* Problem to solve *
Please print every line of each item below, keeping each line unchanged and in the same order.

= = = =

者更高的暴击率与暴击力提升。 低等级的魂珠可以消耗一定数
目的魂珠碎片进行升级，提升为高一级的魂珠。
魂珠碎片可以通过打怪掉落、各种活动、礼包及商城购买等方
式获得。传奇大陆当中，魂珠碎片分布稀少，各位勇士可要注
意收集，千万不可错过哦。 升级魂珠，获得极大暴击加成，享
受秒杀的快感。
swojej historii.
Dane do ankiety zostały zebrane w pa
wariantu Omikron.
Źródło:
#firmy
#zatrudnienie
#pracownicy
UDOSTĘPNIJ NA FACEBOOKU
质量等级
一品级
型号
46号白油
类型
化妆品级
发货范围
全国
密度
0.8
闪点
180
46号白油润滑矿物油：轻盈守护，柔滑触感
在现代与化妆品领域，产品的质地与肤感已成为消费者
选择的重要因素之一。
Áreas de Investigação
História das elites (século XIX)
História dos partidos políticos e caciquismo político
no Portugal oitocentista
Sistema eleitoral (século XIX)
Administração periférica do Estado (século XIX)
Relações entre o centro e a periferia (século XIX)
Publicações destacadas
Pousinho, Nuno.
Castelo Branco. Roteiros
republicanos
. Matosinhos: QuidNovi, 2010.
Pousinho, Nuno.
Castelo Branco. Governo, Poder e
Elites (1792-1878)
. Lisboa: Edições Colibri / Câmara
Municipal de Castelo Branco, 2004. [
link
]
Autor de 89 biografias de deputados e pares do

= = = =

* Solution to this exercise *
者更高的暴击率与暴击力提升。 低等级的魂珠可以消耗一定数
目的魂珠碎片进行升级，提升为高一级的魂珠。
魂珠碎片可以通过打怪掉落、各种活动、礼包及商城购买等方
式获得。传奇大陆当中，魂珠碎片分布稀少，各位勇士可要注
意收集，千万不可错过哦。 升级魂珠，获得极大暴击加成，享
受秒杀的快感。
swojej historii.
Dane do ankiety zostały zebrane w pa
wariantu Omikron.
Źródło:
#firmy
#zatrudnienie
#pracownicy
UDOSTĘPNIJ NA FACEBOOKU
质量等级
一品级
型号
46号白油
类型
化妆品级
发货范围
全国
密度
0.8
闪点
180
46号白油润滑矿物油：轻盈守护，柔滑触感
在现代与化妆品领域，产品的质地与肤感已成为消费者
选择的重要因素之一。
Áreas de Investigação
História das elites (século XIX)
História dos partidos políticos e caciquismo político
no Portugal oitocentista
Sistema eleitoral (século XIX)
Administração periférica do Estado (século XIX)
Relações entre o centro e a periferia (século XIX)
Publicações destacadas
Pousinho, Nuno.
Castelo Branco. Roteiros
republicanos
. Matosinhos: QuidNovi, 2010.
Pousinho, Nuno.
Castelo Branco. Governo, Poder e
Elites (1792-1878)
. Lisboa: Edições Colibri / Câmara
Municipal de Castelo Branco, 2004. [
link
]
Autor de 89 biografias de deputados e pares do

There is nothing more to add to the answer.